1) Model chooses to search (tool call)
Decision. The agent inspects the request, chooses the search_context tool, and sets the scope (limit) it needs for this turn.
curl https://api.openai.com/v1/chat/completions \ -H "Content-Type: application/json" \ -H "Authorization: Bearer $OPENAI_API_KEY" \ -d '{ "model": "gpt-5", "messages": [{"role": "user", "content": "How do I replace the rotor blades on the Falcon X2 drone?"}], "tools": [{"type": "function","function": {"name": "search_context", "parameters": {"type": "object"}}}], "tool_choice": "auto" }'
{ "message": { "role": "assistant", "tool_call": { "type": "function", "function": {"name": "search_context", "arguments": "{\"query\":\"rotor blades Falcon X2\",\"limit\":3}"} } } }
2) Tool returns scoped chunks
Payload stays tight—only the vetted chunks and their IDs come back for grounding.

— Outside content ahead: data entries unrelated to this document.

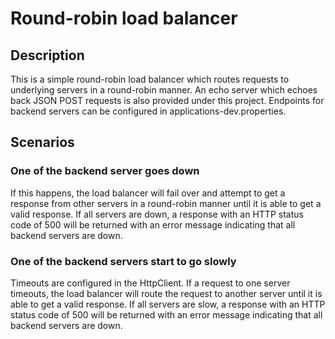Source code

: # Round-robin load balancer

## Description

This is a simple round-robin load balancer which routes
requests to underlying servers in a round-robin manner.
An echo server which echoes back JSON POST requests is
also provided under this project. Endpoints for backend
servers can be configured in applications-dev.properties.

## Scenarios

### One of the backend server goes down

If this happens, the load balancer will fail over and
attempt to get a response from other servers in a round-robin
manner until it is able to get a valid response.
If all servers are down, a response with an HTTP status code
of 500 will be returned with an error message indicating that
all backend servers are down.

### One of the backend servers start to go slowly

Timeouts are configured in the HttpClient. If a request to one
server timeouts, the load balancer will route the request to another
server until it is able to get a valid response. If all servers are slow,
a response with an HTTP status code of 500 will be returned with an error
message indicating that all backend servers are down.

{ "tool_call_id": "call_02AB", "role": "tool", "name": "search_context", "content": "{\"chunks\":[{\"id\":123,\"text\":\"Step 1 remove battery\"},{\"id\":982,\"text\":\"Torque specs\"}]}" }
3) Model reasons with fresh evidence
Synthesis. The agent crafts the answer with explicit citations and decides whether another tool call is warranted.
{ "role": "assistant", "content": "Here is the replacement procedure… (citing chunks 123, 982)" }
The agent can immediately follow up with another search, a planner, or a write-back tool—each call informed by the chunks that were actually useful. The context stays tight, decisions stay explainable.
| Legacy RAG | Agentic RAG |
|---|---|
✗ Fixed k per query | ✓ Model selects limit per turn |
| ✗ Retrieval always runs | ✓ Tool call only when useful |
| ✗ Context copied inline | ✓ Chunks tracked and reused |
| ✗ Manual prompt dialing | ✓ Policy lives in the tool |
| ✗ Hard to mix other actions | ✓ Retrieval chains with planners/tools |
Real World Examples
Drone customer support email. The agent inspects the complaint, pulls only the maintenance snippets that match that drone's serial configuration, and replies with torque specs plus a short troubleshooting script without drowning the user in irrelevant docs. Retrieval here pulls maintenance bulletins, repair manuals, and post-flight inspection checklists tied to the Falcon X2.
My Falcon X2 is vibrating after a rotor swap; what torque should I use and in what order?
Compliance. A risk officer asks about a new regulation and the agent fetches recent policy memos, highlights prior decisions tagged to the same product line, and drafts a review checklist that cites source IDs for auditing. The agent mixes regulatory updates, past compliance rulings, and product-specific risk assessments so legal can trace the answer.
Does Regulation 42/2024 apply to bundled FX products we sold in Q3 and what precedent did we set last year?